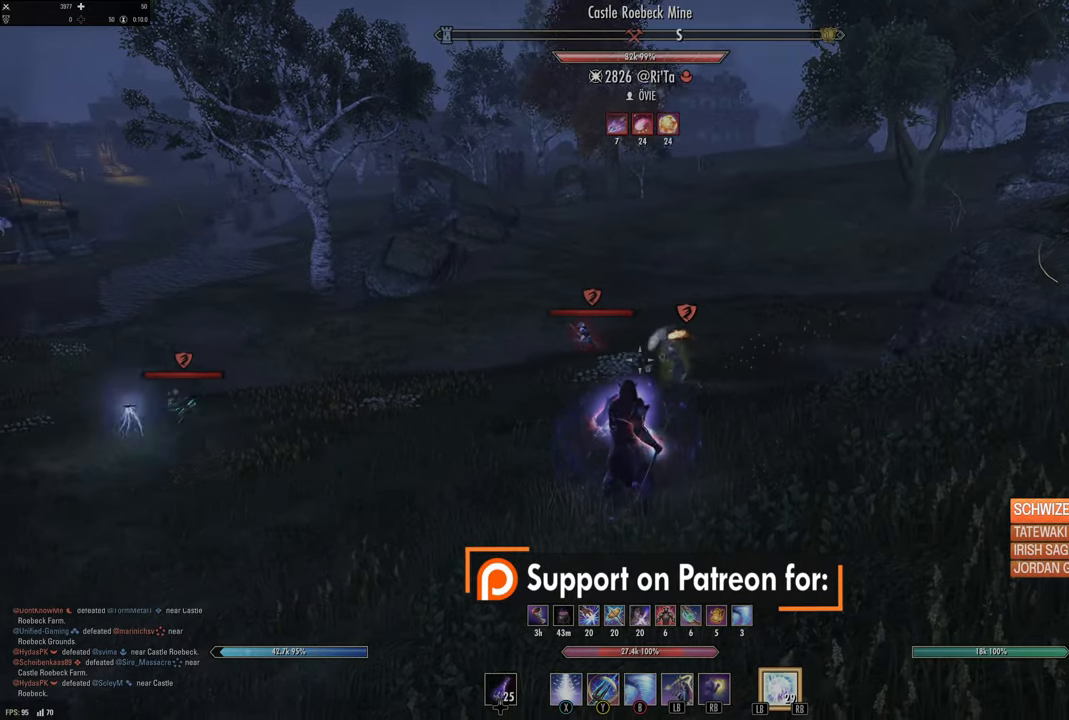
{"buttons": [], "left_stick": "center", "right_stick": "center", "events": [[133, "right_stick", "center"], [267, "right_stick", "left"], [417, "right_stick", "center"]]}
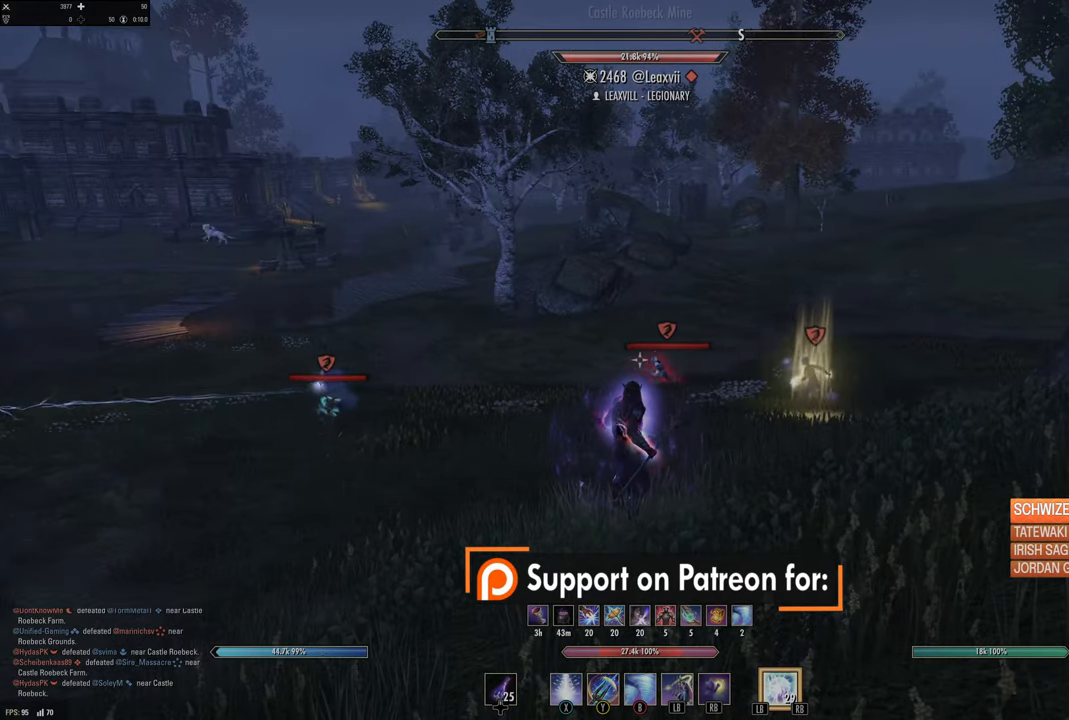
{"buttons": [], "left_stick": "center", "right_stick": "left", "events": [[450, "right_stick", "left"]]}
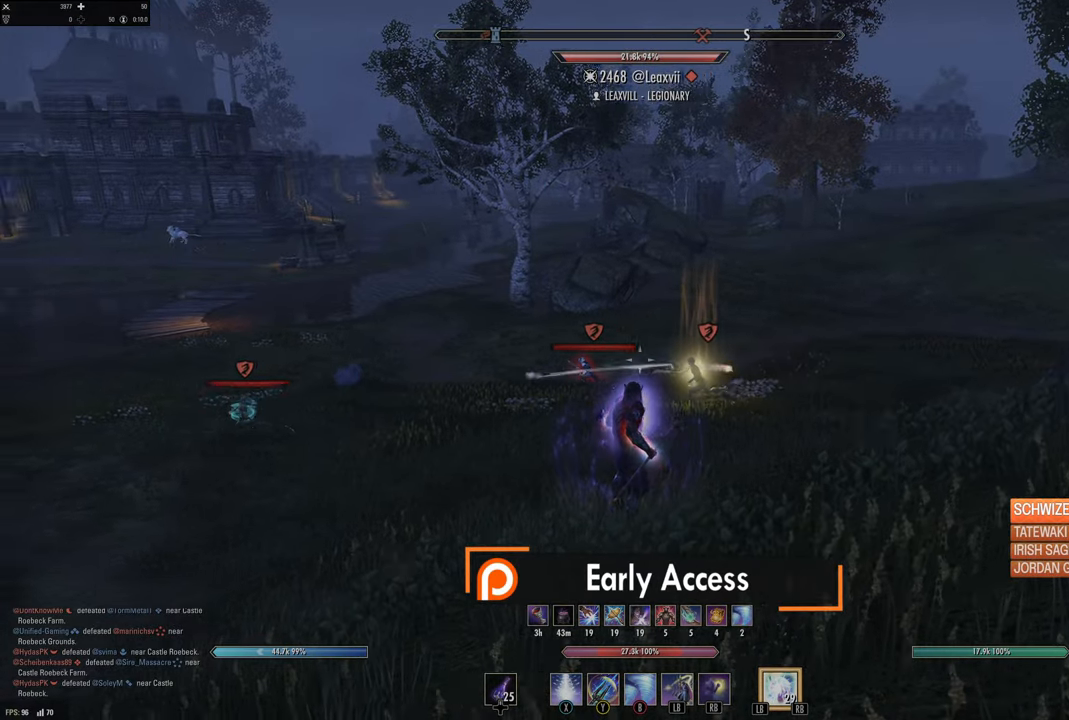
{"buttons": [], "left_stick": "center", "right_stick": "left", "events": [[117, "right_stick", "center"], [333, "right_stick", "left"]]}
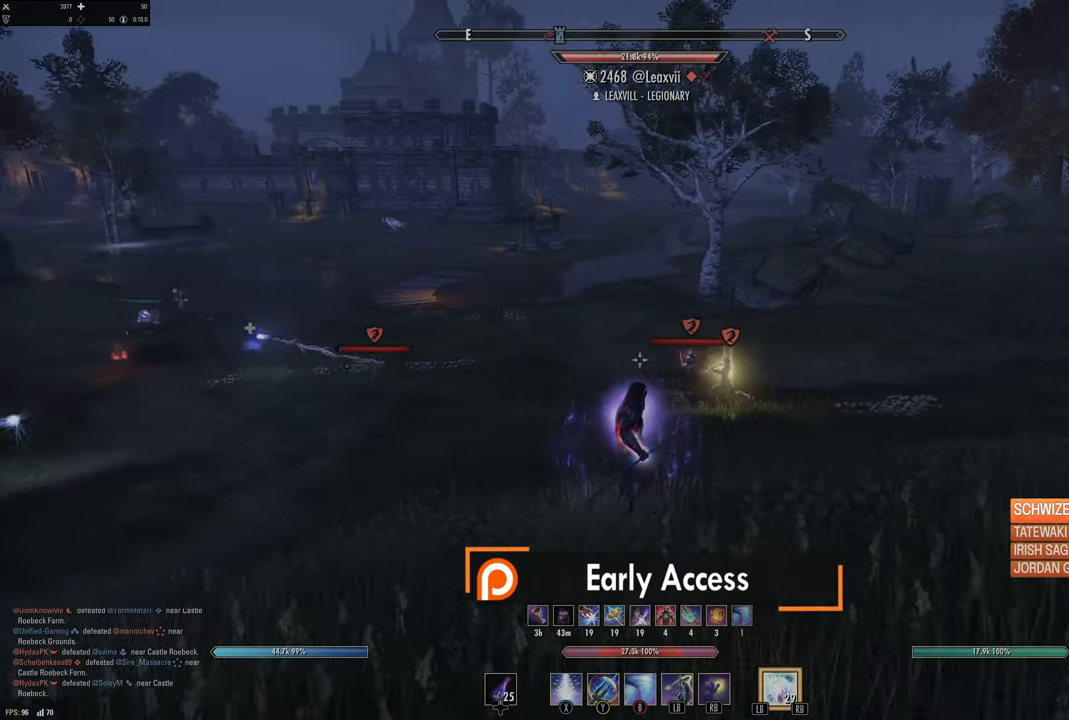
{"buttons": [], "left_stick": "center", "right_stick": "left", "events": [[83, "right_stick", "center"], [300, "right_stick", "left"]]}
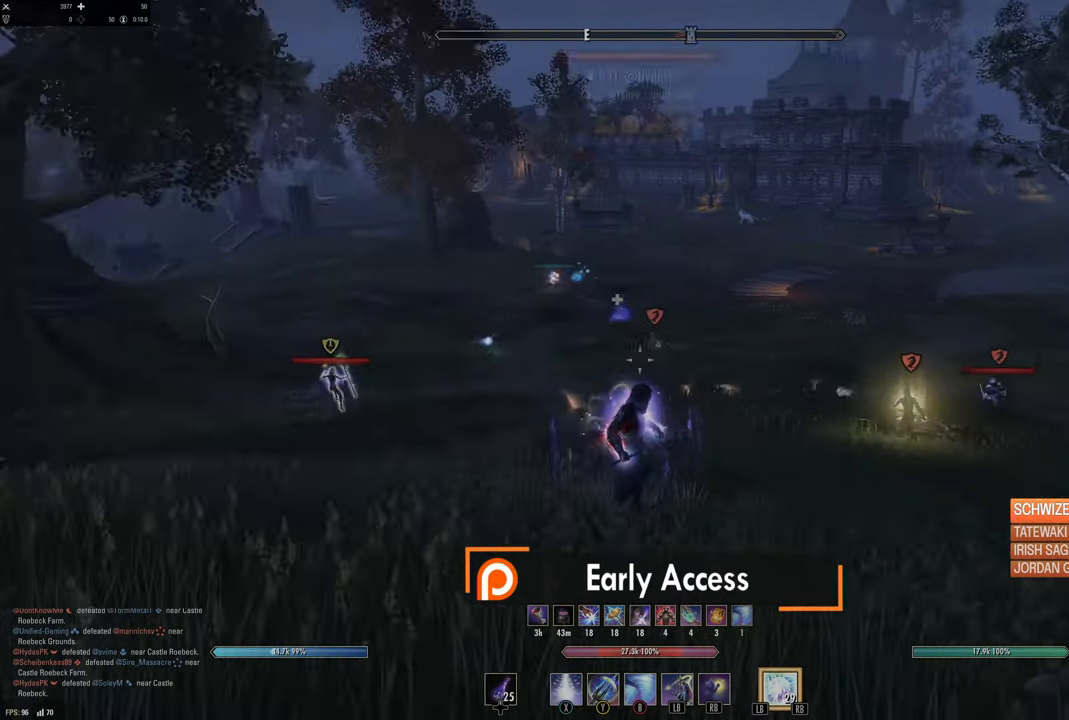
{"buttons": [], "left_stick": "center", "right_stick": "left", "events": [[117, "right_stick", "center"], [400, "right_stick", "left"]]}
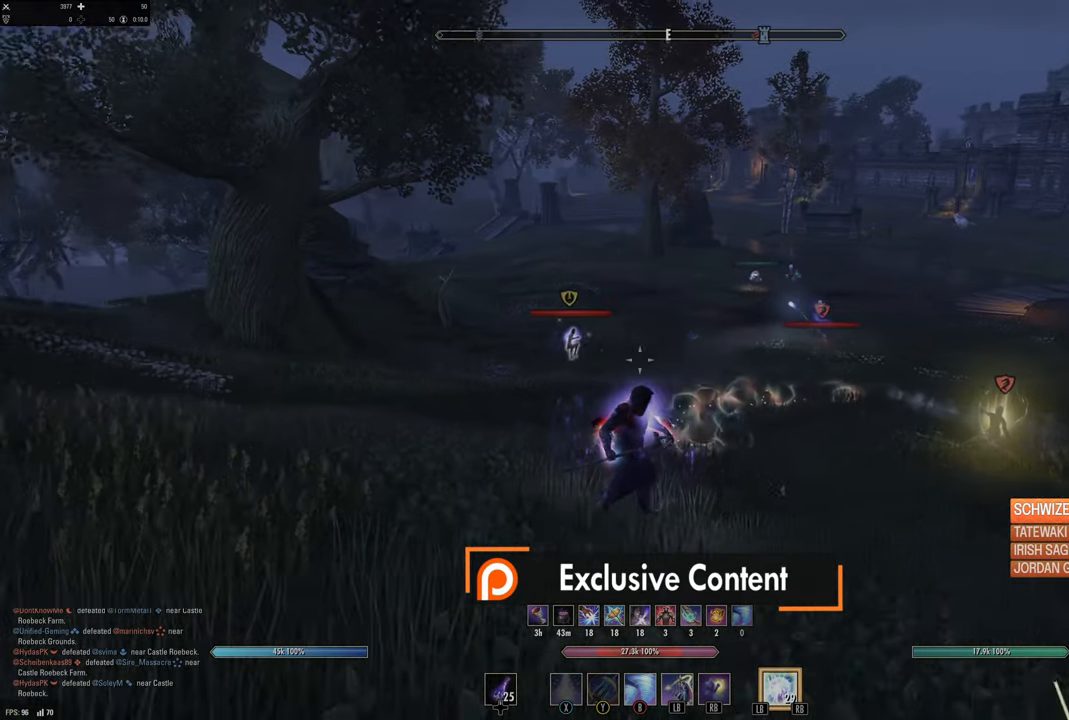
{"buttons": [], "left_stick": "up", "right_stick": "right", "events": [[50, "right_stick", "center"], [417, "right_stick", "right"], [483, "left_stick", "up"]]}
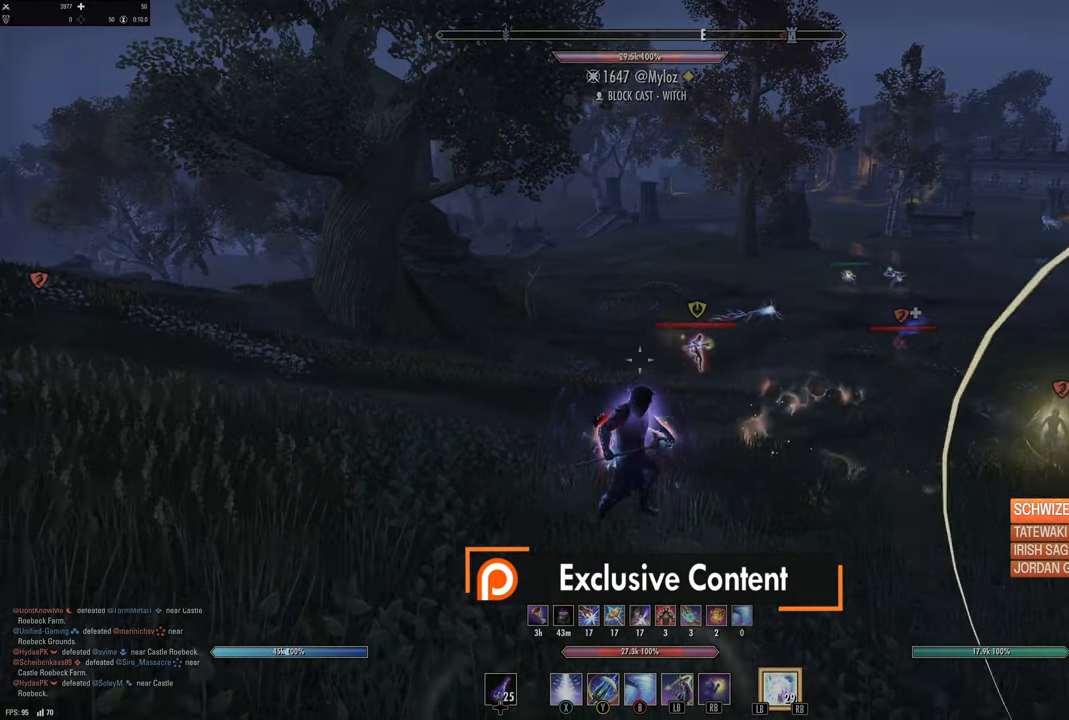
{"buttons": [], "left_stick": "up", "right_stick": "center", "events": [[100, "right_stick", "center"], [217, "right_stick", "right"], [417, "right_stick", "center"]]}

◇ ◇ ◇ ◇

Please retype every record exactly, leaving the pictures out.

{"buttons": [], "left_stick": "center", "right_stick": "center", "events": [[133, "right_stick", "center"], [267, "right_stick", "left"], [417, "right_stick", "center"]]}
{"buttons": [], "left_stick": "center", "right_stick": "left", "events": [[450, "right_stick", "left"]]}
{"buttons": [], "left_stick": "center", "right_stick": "left", "events": [[117, "right_stick", "center"], [333, "right_stick", "left"]]}
{"buttons": [], "left_stick": "center", "right_stick": "left", "events": [[83, "right_stick", "center"], [300, "right_stick", "left"]]}
{"buttons": [], "left_stick": "center", "right_stick": "left", "events": [[117, "right_stick", "center"], [400, "right_stick", "left"]]}
{"buttons": [], "left_stick": "up", "right_stick": "right", "events": [[50, "right_stick", "center"], [417, "right_stick", "right"], [483, "left_stick", "up"]]}
{"buttons": [], "left_stick": "up", "right_stick": "center", "events": [[100, "right_stick", "center"], [217, "right_stick", "right"], [417, "right_stick", "center"]]}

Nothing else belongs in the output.